▶ Document text:
BEGIN
45. Realization of the Value of the Body According to the Plan of the Creator
In his General Audience of 22 October 1980, the Holy Father clarified the meaning of lust, in his catechesis on Theology of the Body. Christ warned against lusting after a woman, not to condemn the body as evil (Manichaeism), but to condemn the devaluation of the body in its nuptial meaning, i.e., the manifestation of communion in spirit.

46. Power of Redeeming Completes Power of Creating
In his General Audience of 29 October 1980, the Holy Father continued his catechesis on "adultery in the heart" by examining the three forms of lust ("of the flesh," "of the eyes," and the "pride of life") spoken of by St. John (1 Jn 2:15-16), in relation to the skewed pictures of man presented by Freud, Marx and Nietzsche. The truth of his humanity, the ability to love, is deeper than the three lusts.
END
▶ Your task: Translate this sentence from the Theology of the Body summary into Spanish: "In his General Audience of 22 October 1980, the Holy Father clarified the meaning of lust, in his catechesis on Theology of the Body." The material from here on comes from a separate source.

Images with keypoint coordinates:
BEGIN
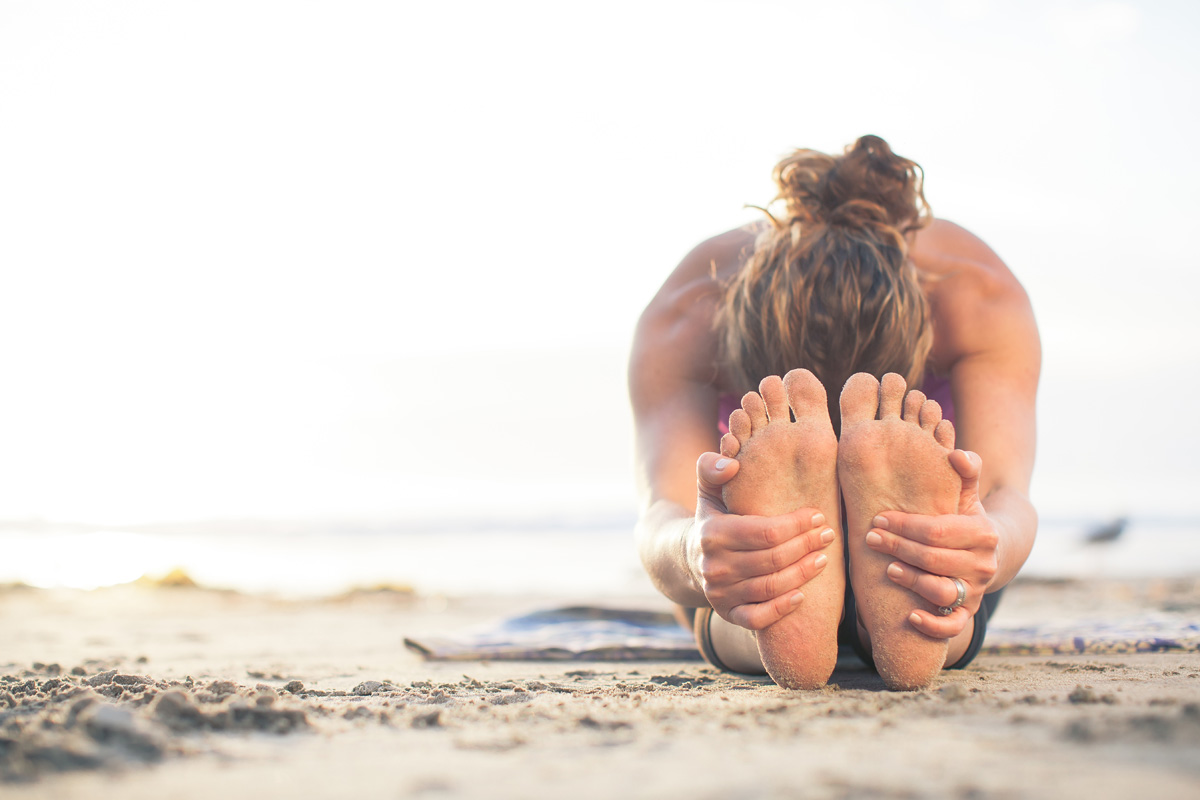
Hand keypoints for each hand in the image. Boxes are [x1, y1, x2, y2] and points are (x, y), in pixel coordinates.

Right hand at [688, 451, 835, 630]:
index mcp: (712, 534)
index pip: (765, 533)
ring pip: (771, 588)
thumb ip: (712, 467)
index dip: (797, 525)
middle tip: (828, 535)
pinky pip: (757, 619)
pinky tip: (802, 596)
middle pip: (773, 560)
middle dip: (806, 546)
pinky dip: (781, 609)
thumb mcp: (708, 489)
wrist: (689, 557)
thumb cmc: (712, 517)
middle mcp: (714, 567)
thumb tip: (731, 464)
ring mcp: (720, 594)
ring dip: (803, 574)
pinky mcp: (727, 614)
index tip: (818, 516)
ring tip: (823, 558)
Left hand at [866, 450, 998, 638]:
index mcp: (983, 533)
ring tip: (888, 571)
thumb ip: (965, 472)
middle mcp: (983, 565)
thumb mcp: (966, 494)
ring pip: (942, 592)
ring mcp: (976, 591)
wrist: (992, 550)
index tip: (877, 519)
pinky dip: (933, 625)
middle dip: (899, 549)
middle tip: (871, 540)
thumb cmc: (965, 517)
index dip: (904, 526)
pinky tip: (910, 616)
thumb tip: (957, 453)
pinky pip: (953, 626)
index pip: (937, 531)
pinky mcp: (968, 612)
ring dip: (912, 582)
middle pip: (934, 560)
END
▶ Response area: En su Audiencia General del 22 de octubre de 1980, el Santo Padre aclaró el significado de la concupiscencia, en su catequesis sobre la Teología del Cuerpo.